## HOW TO COMPLETE THIS TASK
Lines that contain the string "desentupimento" are the ones to list; copy all of them from the records.

## EXERCISE MATERIAL

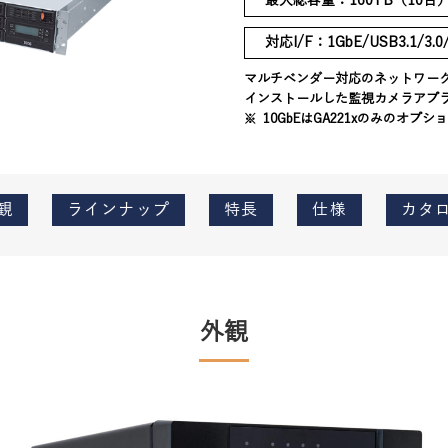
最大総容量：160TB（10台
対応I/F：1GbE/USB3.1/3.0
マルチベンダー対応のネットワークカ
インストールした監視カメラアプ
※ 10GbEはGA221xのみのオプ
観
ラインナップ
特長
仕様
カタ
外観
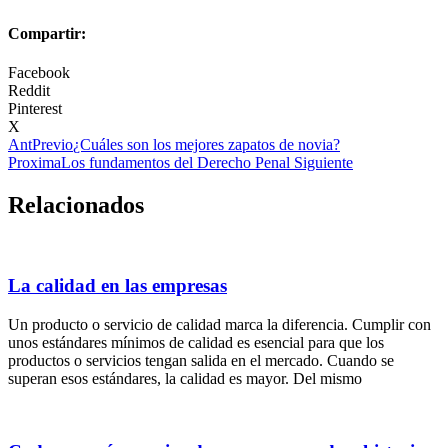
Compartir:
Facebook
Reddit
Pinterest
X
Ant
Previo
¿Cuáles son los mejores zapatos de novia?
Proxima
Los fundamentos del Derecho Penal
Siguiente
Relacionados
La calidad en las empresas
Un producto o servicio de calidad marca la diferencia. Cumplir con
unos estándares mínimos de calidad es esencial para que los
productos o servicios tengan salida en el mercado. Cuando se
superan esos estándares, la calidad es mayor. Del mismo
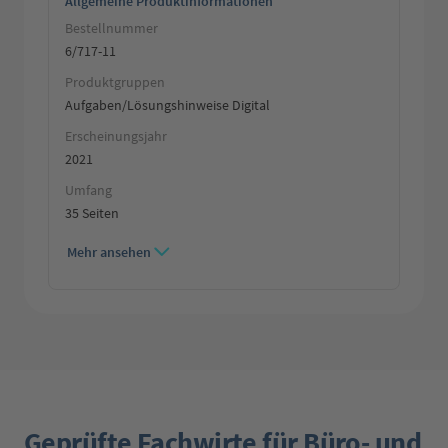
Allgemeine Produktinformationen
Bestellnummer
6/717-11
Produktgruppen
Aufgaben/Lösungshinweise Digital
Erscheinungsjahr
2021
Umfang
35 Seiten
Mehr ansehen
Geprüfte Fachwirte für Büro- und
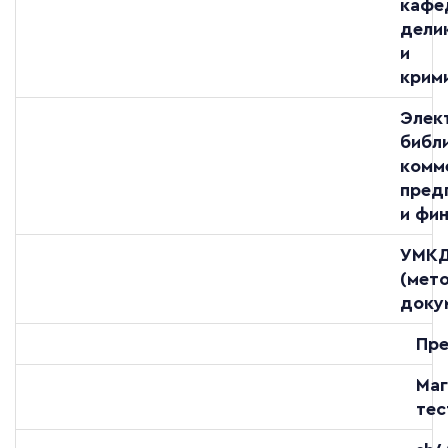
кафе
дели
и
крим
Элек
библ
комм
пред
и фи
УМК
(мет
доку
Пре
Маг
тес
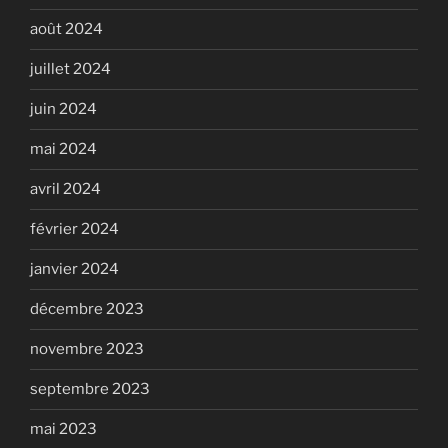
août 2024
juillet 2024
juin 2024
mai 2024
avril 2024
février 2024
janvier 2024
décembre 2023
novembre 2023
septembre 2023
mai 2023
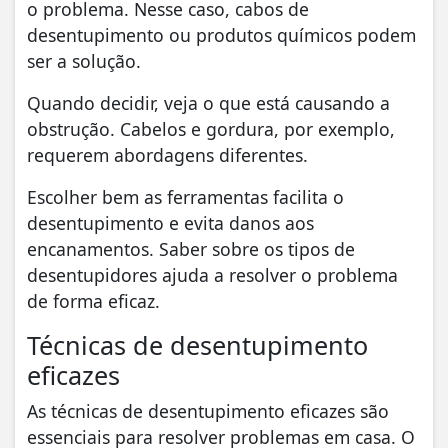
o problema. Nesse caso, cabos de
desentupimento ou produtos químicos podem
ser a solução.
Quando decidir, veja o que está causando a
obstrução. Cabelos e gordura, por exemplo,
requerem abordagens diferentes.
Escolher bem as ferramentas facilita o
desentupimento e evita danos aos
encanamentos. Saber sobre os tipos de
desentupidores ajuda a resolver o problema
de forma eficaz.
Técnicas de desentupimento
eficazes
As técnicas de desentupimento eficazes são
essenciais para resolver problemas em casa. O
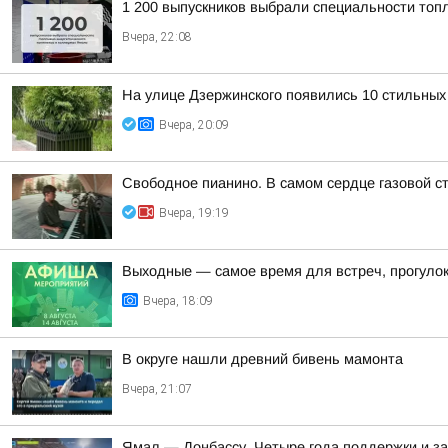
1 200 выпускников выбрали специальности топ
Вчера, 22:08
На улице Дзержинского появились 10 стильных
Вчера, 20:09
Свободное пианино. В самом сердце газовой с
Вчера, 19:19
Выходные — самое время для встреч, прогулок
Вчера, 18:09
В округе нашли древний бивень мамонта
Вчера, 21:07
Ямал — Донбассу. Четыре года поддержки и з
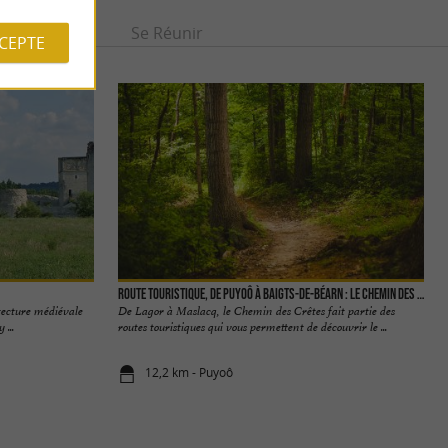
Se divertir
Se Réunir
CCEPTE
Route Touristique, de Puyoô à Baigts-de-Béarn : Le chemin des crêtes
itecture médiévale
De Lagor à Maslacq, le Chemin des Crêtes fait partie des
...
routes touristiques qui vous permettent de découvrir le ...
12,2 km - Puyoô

## ANSWER FOR THE TASK
desentupimento ou produtos químicos podem
desentupimento e evita danos aos
Técnicas de desentupimento
As técnicas de desentupimento eficazes são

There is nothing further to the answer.